The last time he did so he was an unlicensed attorney representing an Omaha man on a DUI. This time he was the defendant, charged with two misdemeanor counts of unauthorized practice of law.
Prosecutor Katie Benson noted that those counts were just two of the 65 cases that Walocha handled while his law license was suspended from 1998 to 2011 for failing to pay his annual bar association dues.
Benson said the statute of limitations precluded prosecutors from bringing charges over dozens of other cases, including five felony cases that Walocha handled without a law license.
Walocha pleaded guilty to the two counts — and his attorney, Robb Gage, asked the judge to impose a fine. Gage noted that Walocha owned up to his actions and has since been disbarred.
In the often-rushed cattle call that is county court, Judge Joseph Caniglia paused for a moment.
He tapped his pen on the dais. He looked over the file.
“This is a serious offense,” he said.
After another long pause, Caniglia rejected Walocha's pleas for a fine. He instead sentenced Walocha to 30 days in jail.
Walocha, 43, left in the same manner as some of his former clients: with a jail sentence looming over his head.

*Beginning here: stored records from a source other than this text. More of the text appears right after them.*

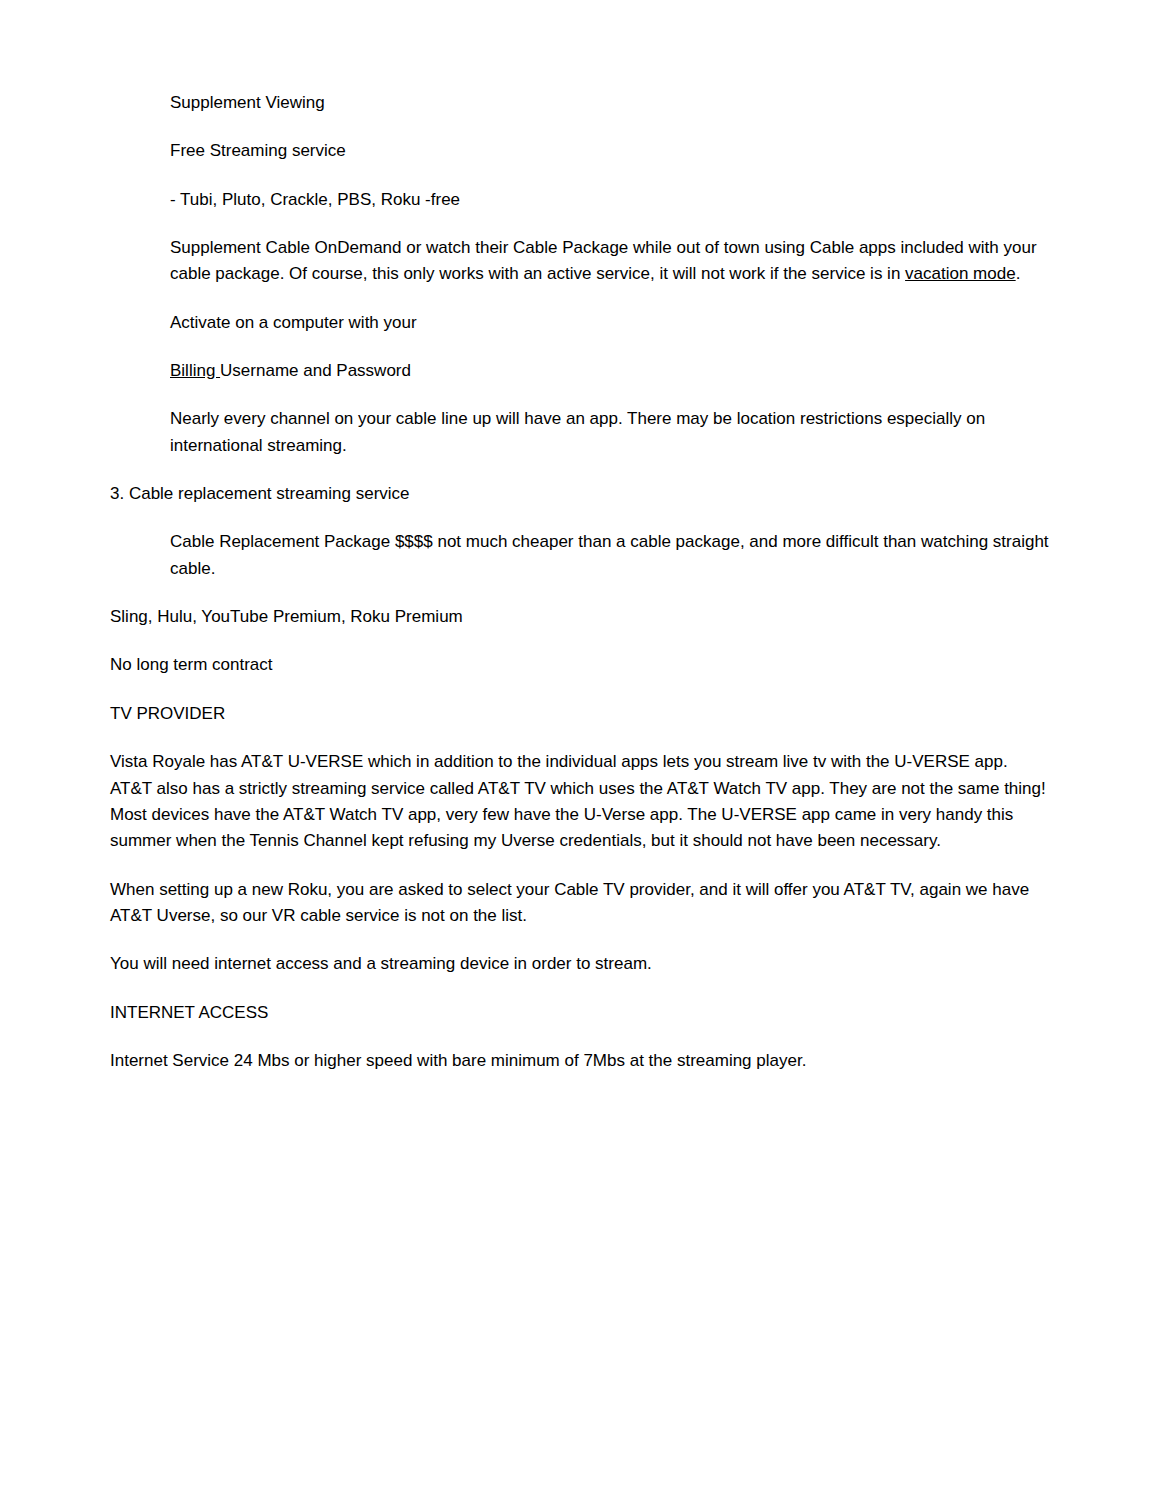Supplement Viewing
Free Streaming service
- Tubi, Pluto, Crackle, PBS, Roku -free
Supplement Cable OnDemand or watch their Cable Package while out of town using Cable apps included with your cable package. Of course, this only works with an active service, it will not work if the service is in vacation mode.
Activate on a computer with your
Billing Username and Password
Nearly every channel on your cable line up will have an app. There may be location restrictions especially on international streaming.
3. Cable replacement streaming service
Cable Replacement Package $$$$ not much cheaper than a cable package, and more difficult than watching straight cable.
Sling, Hulu, YouTube Premium, Roku Premium
No long term contract
TV PROVIDER
Vista Royale has AT&T U-VERSE which in addition to the individual apps lets you stream live tv with the U-VERSE app. AT&T also has a strictly streaming service called AT&T TV which uses the AT&T Watch TV app. They are not the same thing! Most devices have the AT&T Watch TV app, very few have the U-Verse app. The U-VERSE app came in very handy this summer when the Tennis Channel kept refusing my Uverse credentials, but it should not have been necessary.
When setting up a new Roku, you are asked to select your Cable TV provider, and it will offer you AT&T TV, again we have AT&T Uverse, so our VR cable service is not on the list.
You will need internet access and a streaming device in order to stream.
INTERNET ACCESS
Internet Service 24 Mbs or higher speed with bare minimum of 7Mbs at the streaming player.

Caniglia allowed him to report to the Douglas County Jail on Monday morning.
The sentencing ends Walocha's case but it likely won't be the last consequence of his actions.

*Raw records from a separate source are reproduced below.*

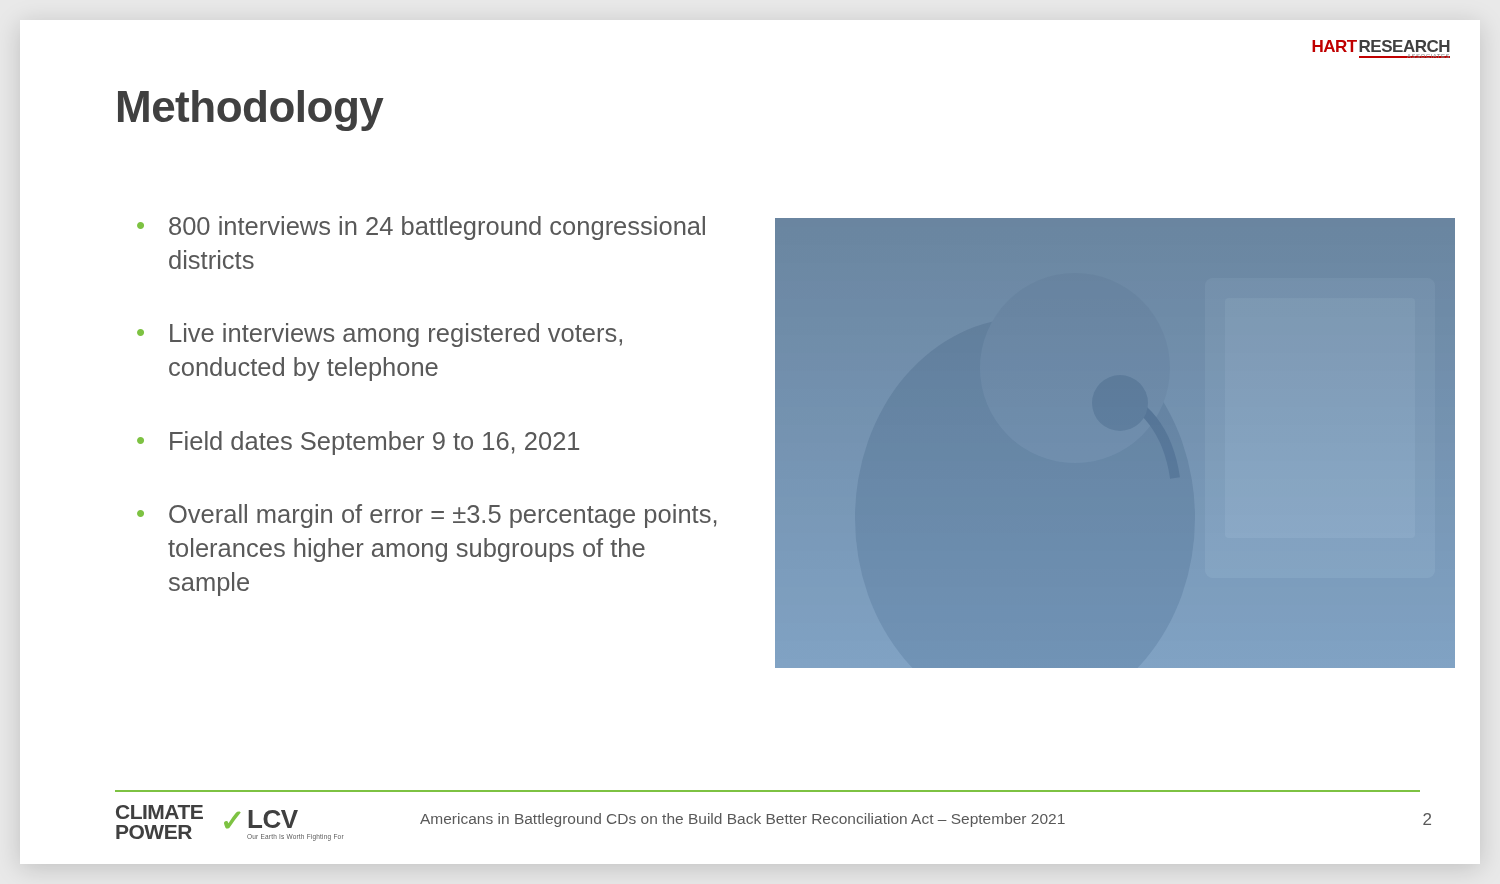HART RESEARCH ASSOCIATES
Methodology
800 interviews in 24 battleground congressional districts
Live interviews among registered voters, conducted by telephone
Field dates September 9 to 16, 2021
Overall margin of error = ±3.5 percentage points, tolerances higher among subgroups of the sample
Americans in Battleground CDs on the Build Back Better Reconciliation Act – September 2021
2
CLIMATE POWER
✓ LCV Our Earth Is Worth Fighting For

An Omaha man is awaiting word on whether he will receive a new trial after being convicted in connection with the sexual assault of a 9-year-old girl.
Douglas County District Judge James Gleason must decide whether Patrick Vanderpool's conviction and 10- to 15-year sentence should be overturned based on Vanderpool's contention that he was denied his constitutional right to an attorney when Walocha appeared on his behalf.
And Chief Justice Mike Heavican of the Nebraska Supreme Court has asked court staff and attorneys to come up with ways to address the gaps that allowed Walocha to appear in dozens of courtrooms without a law license.
Among the gaps, Nebraska has no online database that the public or court staff can search to find out the status of an attorney and the details of any disciplinary actions. The Iowa Supreme Court, on the other hand, allows people to search by name and find scanned documents outlining any formal disciplinary actions against a lawyer.
Heavican said he expects to receive a report and recommendations this fall.